Provided is a weekly snapshot of the recent battery, technology and electronic waste related news that HOBI’s blog reported during the week 12/03-12/07.
HOBI’s president, Craig Boswell, discusses how the electronic recycling industry dodged a bullet after proposed amendment F18-18 was rejected during the most recent ICC annual conference in ISRI’s eScrap Beat newsletter. Its approval would have forced electronic recyclers to reconfigure service, repair and transportation operations concerning lithium-ion batteries. Now that the proposal has been dismissed, the industry must focus on collaborating safety practices of battery storage and handling. Boswell comments, “Moving forward, the industry needs to act proactively to share best practices and ensure the safety issues related to battery flammability are addressed across the industry as a whole.”
Three years after it first launched, Google is making its cell service a little more official today. Previously known as Project Fi, the new Google mobile virtual network operator (MVNO) provides users with wireless service without actually owning the network infrastructure behind it. And with the rebranding, the updated service will now support iPhones as well as the majority of Android phones. Technically, Project Fi supported Apple devices but it required adjusting data settings. Now, Google will be supporting iPhones directly for new customers and will provide a new Google Fi iOS app to help ease the process along.
In 2018 so far, the U.S. toy industry has bumped its annual sales of $264 million to $11.6 billion. This major jump in sales more than likely is due to the appeal of the numerous tech toys on the market. In fact, youth electronics is by far the fastest growing toy category. And as the holiday season quickly approaches, we’re likely to see many old electrical and electronic toys kicked to the curb to make room for newer tech toys. But these devices pose as a potential hazard due to the difficulty of recycling various materials.

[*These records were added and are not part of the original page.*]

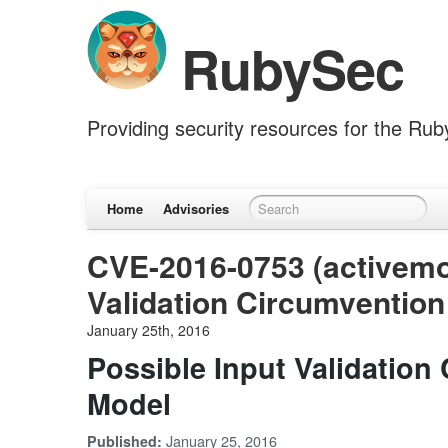
RubySec
Providing security resources for the Ru
Home
Advisories
CVE-2016-0753 (activemod
Validation Circumvention
January 25th, 2016
Possible Input Validation
Model
January 25, 2016
Published:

While most have heard of the Internet of Things (IoT), many have not heard of the ‘Internet of Sound’ (IoS). Essentially, the IoS encodes inaudible, nearly-ultrasound sound wave that transfer data to connected IoT devices, such as smartphones. An IoT startup, Trillbit believes that this process could rapidly scale IoT adoption. According to the company, one of the key applications is targeting customers that happen to be passing through environments like shopping malls with the use of Bluetooth beaconing. The startup believes that the IoS could be extremely useful seeing as how the IoT doesn’t have a standardized communications protocol just yet.